Exercise task.
Reproduce every one of the records below, keeping each line unchanged and in its original order.

Records from a collection:
== == ==

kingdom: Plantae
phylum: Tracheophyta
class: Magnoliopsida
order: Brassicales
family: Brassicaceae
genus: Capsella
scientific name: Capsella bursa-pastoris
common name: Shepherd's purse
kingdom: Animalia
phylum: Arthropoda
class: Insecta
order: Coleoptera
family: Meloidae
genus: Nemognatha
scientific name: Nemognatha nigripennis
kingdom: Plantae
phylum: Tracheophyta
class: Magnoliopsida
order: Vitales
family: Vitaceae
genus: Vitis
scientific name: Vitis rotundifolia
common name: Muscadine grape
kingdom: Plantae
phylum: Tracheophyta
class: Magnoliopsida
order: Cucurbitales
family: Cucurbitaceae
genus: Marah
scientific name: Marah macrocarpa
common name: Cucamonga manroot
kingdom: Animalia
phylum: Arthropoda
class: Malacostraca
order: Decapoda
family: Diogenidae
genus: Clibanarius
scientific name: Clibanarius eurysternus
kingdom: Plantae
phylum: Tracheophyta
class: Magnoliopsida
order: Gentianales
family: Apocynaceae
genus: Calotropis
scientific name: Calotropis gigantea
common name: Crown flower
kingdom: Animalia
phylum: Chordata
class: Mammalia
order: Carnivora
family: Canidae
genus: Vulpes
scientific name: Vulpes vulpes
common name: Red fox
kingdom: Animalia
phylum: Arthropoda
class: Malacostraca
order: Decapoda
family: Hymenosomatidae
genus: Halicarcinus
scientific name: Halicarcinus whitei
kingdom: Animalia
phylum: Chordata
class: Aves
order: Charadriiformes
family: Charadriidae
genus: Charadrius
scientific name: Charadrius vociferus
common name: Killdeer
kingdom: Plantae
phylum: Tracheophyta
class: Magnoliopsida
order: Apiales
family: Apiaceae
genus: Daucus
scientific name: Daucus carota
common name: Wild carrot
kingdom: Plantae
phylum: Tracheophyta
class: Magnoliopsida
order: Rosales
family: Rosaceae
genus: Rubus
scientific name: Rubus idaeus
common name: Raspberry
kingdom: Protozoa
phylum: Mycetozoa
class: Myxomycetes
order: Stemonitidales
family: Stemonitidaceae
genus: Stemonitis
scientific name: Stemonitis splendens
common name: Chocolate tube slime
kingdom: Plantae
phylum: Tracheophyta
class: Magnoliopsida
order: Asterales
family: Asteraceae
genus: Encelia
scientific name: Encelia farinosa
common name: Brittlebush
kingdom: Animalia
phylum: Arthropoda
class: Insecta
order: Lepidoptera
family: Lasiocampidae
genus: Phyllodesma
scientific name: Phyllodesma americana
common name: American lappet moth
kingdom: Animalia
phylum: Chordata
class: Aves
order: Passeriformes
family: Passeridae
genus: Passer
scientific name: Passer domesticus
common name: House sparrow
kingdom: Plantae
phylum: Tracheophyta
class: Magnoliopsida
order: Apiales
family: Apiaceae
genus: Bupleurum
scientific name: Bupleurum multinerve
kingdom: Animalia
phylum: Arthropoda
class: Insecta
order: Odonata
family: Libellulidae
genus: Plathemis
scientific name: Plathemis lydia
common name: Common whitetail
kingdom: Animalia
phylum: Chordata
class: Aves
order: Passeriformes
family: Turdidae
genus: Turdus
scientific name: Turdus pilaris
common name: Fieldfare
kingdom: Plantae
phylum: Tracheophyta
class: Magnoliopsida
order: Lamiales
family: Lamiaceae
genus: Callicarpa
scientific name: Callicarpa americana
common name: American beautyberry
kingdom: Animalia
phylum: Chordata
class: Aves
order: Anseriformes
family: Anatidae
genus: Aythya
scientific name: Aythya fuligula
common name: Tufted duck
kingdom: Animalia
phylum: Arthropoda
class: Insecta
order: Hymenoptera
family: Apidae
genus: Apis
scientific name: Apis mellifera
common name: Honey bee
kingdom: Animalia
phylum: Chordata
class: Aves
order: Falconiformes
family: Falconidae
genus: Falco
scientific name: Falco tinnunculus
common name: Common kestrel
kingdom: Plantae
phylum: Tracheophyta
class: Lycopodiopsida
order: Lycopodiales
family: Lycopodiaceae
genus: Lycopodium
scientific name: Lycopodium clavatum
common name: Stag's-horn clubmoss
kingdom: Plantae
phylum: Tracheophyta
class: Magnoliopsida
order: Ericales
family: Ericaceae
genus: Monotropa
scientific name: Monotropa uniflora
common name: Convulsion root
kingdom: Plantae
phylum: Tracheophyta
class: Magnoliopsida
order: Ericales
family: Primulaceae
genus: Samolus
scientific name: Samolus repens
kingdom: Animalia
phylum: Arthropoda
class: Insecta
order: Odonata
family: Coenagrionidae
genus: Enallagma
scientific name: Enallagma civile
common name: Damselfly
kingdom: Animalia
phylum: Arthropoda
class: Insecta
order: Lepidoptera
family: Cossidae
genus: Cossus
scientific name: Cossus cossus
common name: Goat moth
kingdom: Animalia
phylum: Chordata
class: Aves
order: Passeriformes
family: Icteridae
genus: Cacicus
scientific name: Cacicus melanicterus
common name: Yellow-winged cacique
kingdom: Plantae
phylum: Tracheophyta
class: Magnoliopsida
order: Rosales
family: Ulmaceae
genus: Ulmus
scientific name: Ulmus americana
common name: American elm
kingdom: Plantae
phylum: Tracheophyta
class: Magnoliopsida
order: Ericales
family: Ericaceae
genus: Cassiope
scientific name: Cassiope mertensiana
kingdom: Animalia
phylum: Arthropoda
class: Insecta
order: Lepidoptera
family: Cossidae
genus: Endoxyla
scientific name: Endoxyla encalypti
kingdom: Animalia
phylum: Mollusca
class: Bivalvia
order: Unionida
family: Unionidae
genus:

== == ==

Output below.
kingdom: Plantae
phylum: Tracheophyta
class: Magnoliopsida
order: Brassicales
family: Brassicaceae
genus: Capsella
scientific name: Capsella bursa-pastoris
common name: Shepherd's purse
kingdom: Animalia
phylum: Arthropoda
class: Insecta
order: Coleoptera
family: Meloidae
genus: Nemognatha
scientific name: Nemognatha nigripennis
kingdom: Plantae
phylum: Tracheophyta
class: Magnoliopsida
order: Vitales
family: Vitaceae
genus: Vitis
scientific name: Vitis rotundifolia
common name: Muscadine grape
kingdom: Plantae
phylum: Tracheophyta
class: Magnoliopsida
order: Cucurbitales
family: Cucurbitaceae
genus: Marah
scientific name: Marah macrocarpa
common name: Cucamonga manroot
kingdom: Animalia
phylum: Arthropoda
class: Malacostraca
order: Decapoda
family: Diogenidae
genus: Clibanarius
scientific name: Clibanarius eurysternus
kingdom: Plantae
phylum: Tracheophyta
class: Magnoliopsida
order: Gentianales
family: Apocynaceae
genus: Calotropis
scientific name: Calotropis gigantea
common name: Crown flower
kingdom: Animalia
phylum: Chordata
class: Mammalia
order: Carnivora
family: Canidae
genus: Vulpes
scientific name: Vulpes vulpes
common name: Red fox
kingdom: Animalia
phylum: Arthropoda
class: Malacostraca
order: Decapoda
family: Hymenosomatidae
genus: Halicarcinus
scientific name: Halicarcinus whitei
kingdom: Animalia
phylum: Chordata
class: Aves
order: Charadriiformes
family: Charadriidae
genus: Charadrius
scientific name: Charadrius vociferus
common name: Killdeer
kingdom: Plantae
phylum: Tracheophyta
class: Magnoliopsida
order: Apiales
family: Apiaceae
genus: Daucus
scientific name: Daucus carota
common name: Wild carrot
kingdom: Plantae
phylum: Tracheophyta
class: Magnoliopsida
order: Rosales
family: Rosaceae
genus: Rubus
scientific name: Rubus idaeus
common name: Raspberry
kingdom: Protozoa
phylum: Mycetozoa
class: Myxomycetes
order: Stemonitidales
family: Stemonitidaceae
genus: Stemonitis
scientific name: Stemonitis splendens
common name: Chocolate tube slime
kingdom: Plantae
phylum: Tracheophyta
class: Magnoliopsida
order: Asterales
family: Asteraceae
genus: Encelia
scientific name: Encelia farinosa
common name: Brittlebush
kingdom: Animalia
phylum: Arthropoda
class: Insecta
order: Lepidoptera
family: Lasiocampidae
genus: Phyllodesma
scientific name: Phyllodesma americana
common name: American lappet moth
kingdom: Animalia
phylum: Chordata
class: Aves
order: Passeriformes
family: Passeridae
genus: Passer
scientific name: Passer domesticus
common name: House sparrow
kingdom: Plantae
phylum: Tracheophyta
class: Magnoliopsida
order: Apiales
family: Apiaceae
genus: Bupleurum
scientific name: Bupleurum multinerve
kingdom: Animalia
phylum: Arthropoda
class: Insecta
order: Odonata
family: Libellulidae
genus: Plathemis
scientific name: Plathemis lydia
common name: Common whitetail
kingdom: Animalia
phylum: Chordata
class: Aves
order: Passeriformes
family: Turdidae
genus: Turdus
scientific name: Turdus pilaris
common name: Fieldfare
kingdom: Plantae
phylum: Tracheophyta
class: Magnoliopsida
order: Lamiales
family: Lamiaceae
genus: Callicarpa
scientific name: Callicarpa americana
common name: American beautyberry
kingdom: Animalia
phylum: Chordata
class: Aves
order: Anseriformes
family: Anatidae
genus: Aythya
scientific name: Aythya fuligula
common name: Tufted duck
kingdom: Animalia
phylum: Arthropoda
class: Insecta
order: Hymenoptera
family: Apidae
genus: Apis
scientific name: Apis mellifera
common name: Honey bee
kingdom: Animalia
phylum: Chordata
class: Aves
order: Falconiformes
family: Falconidae
genus: Falco
scientific name: Falco tinnunculus
common name: Common kestrel
kingdom: Plantae
phylum: Tracheophyta
class: Lycopodiopsida
order: Lycopodiales
family: Lycopodiaceae
genus: Lycopodium
scientific name: Lycopodium clavatum
common name: Stag's-horn clubmoss
kingdom: Plantae
phylum: Tracheophyta
class: Magnoliopsida
order: Ericales
family: Ericaceae
genus: Monotropa
scientific name: Monotropa uniflora
common name: Convulsion root
kingdom: Plantae
phylum: Tracheophyta
class: Magnoliopsida
order: Ericales
family: Primulaceae
genus: Samolus
scientific name: Samolus repens
kingdom: Animalia
phylum: Arthropoda
class: Insecta
order: Odonata
family: Coenagrionidae
genus: Enallagma
scientific name: Enallagma civile
common name: Damselfly
kingdom: Animalia
phylum: Arthropoda
class: Insecta
order: Lepidoptera
family: Cossidae
genus: Cossus
scientific name: Cossus cossus
common name: Goat moth
kingdom: Animalia
phylum: Chordata
class: Aves
order: Passeriformes
family: Icteridae
genus: Cacicus
scientific name: Cacicus melanicterus
common name: Yellow-winged cacique
kingdom: Plantae
phylum: Tracheophyta
class: Magnoliopsida
order: Rosales
family: Ulmaceae
genus: Ulmus
scientific name: Ulmus americana
common name: American elm
kingdom: Plantae
phylum: Tracheophyta
class: Magnoliopsida
order: Ericales
family: Ericaceae
genus: Cassiope
scientific name: Cassiope mertensiana
kingdom: Animalia
phylum: Arthropoda
class: Insecta
order: Lepidoptera
family: Cossidae
genus: Endoxyla
scientific name: Endoxyla encalypti
kingdom: Animalia
phylum: Mollusca
class: Bivalvia
order: Unionida
family: Unionidae
genus:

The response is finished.